临近窒息边缘,顾惊羡低咽了声,清冷唇色也泛起几分靡丽。
…
西濬将军就这么不明不白的在东崚失踪着实不可取,顾惊羡几次三番跟染白保证他只用三天时间就回来,小狼崽借此讨了好多福利,才不情不愿的把他放出来,表情似乎还有些遗憾。
最后决定和顾惊羡一起去西濬。
她有脱身的办法,也是最后的让步,顾惊羡无可奈何,只能同意。
染白第一次来西濬还有些新鲜,西濬奉行的是男尊女卑,和东崚完全背道而驰。
顾惊羡作为年少成名的西濬少将军,曾经一次次被帝王打断傲骨,强行抽离所有理念,只能接受她一人。
他知帝王心性,一次次挣扎一次次深陷。
到最后。
心甘情愿。
西濬之繁荣,与东崚比肩。
小狼崽坐在马车中,懒懒掀着车帘,往外看去,在看了一会儿之后,又颇为无趣的收回目光,笑着跟顾惊羡说:“没有你好看。”
顾惊羡无奈叹了声。
染白这样的性子若是在西濬,也能将天搅得天翻地覆吧……
顾惊羡把人带到了自己的府邸,小孩偏要住他的房间,他们又一直是一起睡的,顾惊羡也没觉得有什么,只是府中的下人神情诧异,几乎惊掉下巴,各个都好奇的看着染白。
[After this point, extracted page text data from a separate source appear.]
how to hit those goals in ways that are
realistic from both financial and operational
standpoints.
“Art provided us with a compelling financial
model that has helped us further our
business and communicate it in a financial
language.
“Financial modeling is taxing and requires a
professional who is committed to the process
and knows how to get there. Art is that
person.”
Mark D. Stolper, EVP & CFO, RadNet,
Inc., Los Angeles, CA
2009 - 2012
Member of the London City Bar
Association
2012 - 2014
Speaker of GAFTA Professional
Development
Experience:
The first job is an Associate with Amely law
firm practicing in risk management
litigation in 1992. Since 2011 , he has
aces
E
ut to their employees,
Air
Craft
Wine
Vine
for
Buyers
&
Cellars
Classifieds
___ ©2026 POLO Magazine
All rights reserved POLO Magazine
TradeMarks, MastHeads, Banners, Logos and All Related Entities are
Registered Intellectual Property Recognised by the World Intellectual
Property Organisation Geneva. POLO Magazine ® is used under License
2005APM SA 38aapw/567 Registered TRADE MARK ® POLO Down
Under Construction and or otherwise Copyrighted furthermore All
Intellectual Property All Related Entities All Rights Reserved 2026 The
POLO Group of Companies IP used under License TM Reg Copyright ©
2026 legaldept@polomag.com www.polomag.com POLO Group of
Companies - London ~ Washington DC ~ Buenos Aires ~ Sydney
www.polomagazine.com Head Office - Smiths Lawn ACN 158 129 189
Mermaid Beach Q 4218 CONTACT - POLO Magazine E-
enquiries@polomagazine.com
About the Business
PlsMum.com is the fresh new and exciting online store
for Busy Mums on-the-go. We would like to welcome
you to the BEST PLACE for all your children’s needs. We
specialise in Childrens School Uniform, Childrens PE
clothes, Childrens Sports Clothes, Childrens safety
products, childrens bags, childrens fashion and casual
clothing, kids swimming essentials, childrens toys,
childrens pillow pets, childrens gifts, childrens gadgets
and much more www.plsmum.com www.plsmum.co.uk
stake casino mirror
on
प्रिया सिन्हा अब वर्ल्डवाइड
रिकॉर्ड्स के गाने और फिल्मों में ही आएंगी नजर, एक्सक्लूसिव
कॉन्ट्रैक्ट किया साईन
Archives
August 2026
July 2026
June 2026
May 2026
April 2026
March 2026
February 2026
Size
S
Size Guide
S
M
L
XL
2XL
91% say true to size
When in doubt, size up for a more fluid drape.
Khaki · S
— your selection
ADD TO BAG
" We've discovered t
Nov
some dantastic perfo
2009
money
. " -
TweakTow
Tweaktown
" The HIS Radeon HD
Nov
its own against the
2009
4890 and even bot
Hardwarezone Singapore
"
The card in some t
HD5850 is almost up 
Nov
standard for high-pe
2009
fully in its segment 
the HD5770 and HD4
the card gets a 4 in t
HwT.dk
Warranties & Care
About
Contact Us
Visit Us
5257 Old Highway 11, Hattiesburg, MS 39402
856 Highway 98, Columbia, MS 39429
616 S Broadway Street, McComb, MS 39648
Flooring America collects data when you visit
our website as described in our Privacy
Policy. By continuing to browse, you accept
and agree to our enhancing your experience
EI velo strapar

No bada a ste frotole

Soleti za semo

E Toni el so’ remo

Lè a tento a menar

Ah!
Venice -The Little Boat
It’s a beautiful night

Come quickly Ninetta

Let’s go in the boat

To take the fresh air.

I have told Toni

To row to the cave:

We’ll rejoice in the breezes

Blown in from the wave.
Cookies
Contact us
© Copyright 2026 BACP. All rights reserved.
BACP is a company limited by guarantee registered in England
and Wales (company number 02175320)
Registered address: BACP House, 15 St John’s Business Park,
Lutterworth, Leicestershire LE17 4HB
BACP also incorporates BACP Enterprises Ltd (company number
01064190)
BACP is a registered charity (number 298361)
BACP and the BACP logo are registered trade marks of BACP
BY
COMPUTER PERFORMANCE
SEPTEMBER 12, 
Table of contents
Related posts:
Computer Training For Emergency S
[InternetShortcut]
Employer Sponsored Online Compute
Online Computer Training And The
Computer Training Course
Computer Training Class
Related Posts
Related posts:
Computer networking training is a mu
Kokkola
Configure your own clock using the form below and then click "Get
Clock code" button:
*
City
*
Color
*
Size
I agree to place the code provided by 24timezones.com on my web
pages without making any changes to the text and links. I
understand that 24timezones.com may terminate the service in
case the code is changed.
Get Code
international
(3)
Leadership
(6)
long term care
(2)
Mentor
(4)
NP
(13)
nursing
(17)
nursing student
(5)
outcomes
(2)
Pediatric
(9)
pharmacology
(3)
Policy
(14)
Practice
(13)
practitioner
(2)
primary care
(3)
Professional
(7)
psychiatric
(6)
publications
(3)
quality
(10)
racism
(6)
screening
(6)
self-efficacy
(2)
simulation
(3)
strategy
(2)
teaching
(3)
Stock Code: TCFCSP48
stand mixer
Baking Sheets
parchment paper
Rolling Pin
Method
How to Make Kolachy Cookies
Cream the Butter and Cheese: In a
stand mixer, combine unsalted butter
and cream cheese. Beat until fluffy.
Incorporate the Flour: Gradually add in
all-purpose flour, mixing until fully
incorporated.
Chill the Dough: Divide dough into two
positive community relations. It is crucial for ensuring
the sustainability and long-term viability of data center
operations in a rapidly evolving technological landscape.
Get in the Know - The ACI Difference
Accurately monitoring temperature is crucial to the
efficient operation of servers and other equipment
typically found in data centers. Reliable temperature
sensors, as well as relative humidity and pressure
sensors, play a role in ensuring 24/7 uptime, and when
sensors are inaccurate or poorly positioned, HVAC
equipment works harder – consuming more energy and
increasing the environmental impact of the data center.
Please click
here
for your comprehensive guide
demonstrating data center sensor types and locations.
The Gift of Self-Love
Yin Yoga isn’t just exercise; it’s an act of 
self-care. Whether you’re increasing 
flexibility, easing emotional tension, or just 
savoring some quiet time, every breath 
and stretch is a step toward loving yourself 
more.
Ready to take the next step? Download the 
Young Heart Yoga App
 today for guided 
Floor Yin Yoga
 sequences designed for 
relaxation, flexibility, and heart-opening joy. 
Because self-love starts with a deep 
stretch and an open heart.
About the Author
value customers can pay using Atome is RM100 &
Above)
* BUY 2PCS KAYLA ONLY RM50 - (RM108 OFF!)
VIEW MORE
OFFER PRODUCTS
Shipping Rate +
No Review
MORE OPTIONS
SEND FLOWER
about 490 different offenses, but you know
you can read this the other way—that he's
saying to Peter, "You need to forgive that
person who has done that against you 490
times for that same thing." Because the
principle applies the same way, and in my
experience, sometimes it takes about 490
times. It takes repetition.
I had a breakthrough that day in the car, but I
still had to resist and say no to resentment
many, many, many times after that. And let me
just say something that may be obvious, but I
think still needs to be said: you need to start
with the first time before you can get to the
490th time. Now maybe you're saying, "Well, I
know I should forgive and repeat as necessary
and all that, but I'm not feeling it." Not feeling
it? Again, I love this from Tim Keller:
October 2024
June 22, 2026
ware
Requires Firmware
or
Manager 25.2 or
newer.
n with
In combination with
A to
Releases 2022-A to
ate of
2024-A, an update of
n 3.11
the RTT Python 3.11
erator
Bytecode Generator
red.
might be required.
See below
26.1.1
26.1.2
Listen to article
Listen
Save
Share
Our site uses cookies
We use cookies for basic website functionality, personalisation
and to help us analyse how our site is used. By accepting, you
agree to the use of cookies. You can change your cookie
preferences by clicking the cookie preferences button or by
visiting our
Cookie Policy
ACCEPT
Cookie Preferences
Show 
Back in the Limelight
小孩生的极为好看,只是那样的长相太妖冶了,极具攻击性,有种怎么也压不住的邪肆,气场也莫名阴戾害人,对顾惊羡有说有笑的,可转眼间又变得面无表情。
让人不敢多瞧。
直到他们亲眼看到顾惊羡把人带到素日起居的寝殿。
“……是我眼花了吗?!”
“将军不过是去了趟东崚,居然还带了人回来。”
少年平日里洁身自好,沉默寡言,带着同龄人少有的孤高还有冷僻,除了兵法,极少与旁人接触,从他身边自然也见不到任何异性的影子。
可是这一次顾惊羡居然带了人回来,还带到自己房间。
几乎是一息时间整个府邸都知道了。
进入房间后,
染白看着简朴又冰冷的摆设,干干净净想纤尘不染,莫名透着一种古拙的大气。
她勾了下唇角,直接扑倒了那收拾的干净工整的床榻上,在上面蹭了好几圈,把原先整整齐齐的被褥弄得一团乱,懒洋洋的躺在上面。
顾惊羡也不恼,任由小狼崽像是圈领地留下痕迹。
染白对顾惊羡勾了下手指,他平静走过去,小狼崽伸手直接把人一起拽到了床榻上,反压在身下。
自从知道还可以这样之后,小狼崽十分喜欢这么做,几乎是每天都逃不掉的命运。
“我、我一会儿……要去面圣。”顾惊羡断断续续的说,睫毛微潮的垂下,被染白弄得几乎说不出,嗓音还带着喘息,断断续续,怕染白做出什么过格的事情,单手挡住眼,提醒她道。
“我知道,不影响。”
但是后来顾惊羡去面圣的时候,还是认命的挑了一件高领暗蓝对襟长袍,雪白狐狸绒毛环绕着修长颈项,衬着那张清冷的容貌,遮住了颈间的红痕。
“等我回来,再带你在府里逛逛。”
“快一点。”
到了个新的地方,小狼崽兴致勃勃,当然最大的兴趣,还是西濬的少将军。
顾惊羡在宫中留了很长时间,直到暮色四合的时候才回来,他从皇宫那条长长的宫道中走出来,指腹抹了下额头上的血,在心底叹了口气。
这么明显也遮不住。
等会回去的时候,染白还不知道要怎么生气。
第3785章君宠重生篇:饲狼(18)
他正在心底想着该怎么哄小狼崽,宫人恭恭敬敬的递来手帕:“擦一下吧,将军。”
“谢谢。”
宫人复杂的看了一眼眼前这位孤傲矜贵的少将军,那白皙额角被茶杯砸出来的伤口分外刺目,他实在不知道顾惊羡是怎么想的,在最意气风发,荣光无限的时候,放弃了唾手可得的声名和权利,引咎辞官。
如此轻易的放弃了一切,甚至不惜惹怒天子。
没有人会这么做。
世人很难舍弃功名利禄,到了手的就更难放弃。
他在宫中活了二十多年,也算是个老人,见过无数权利更迭中的腐臭,有无数人挣扎,再到妥协,却是第一次见到顾惊羡这种人。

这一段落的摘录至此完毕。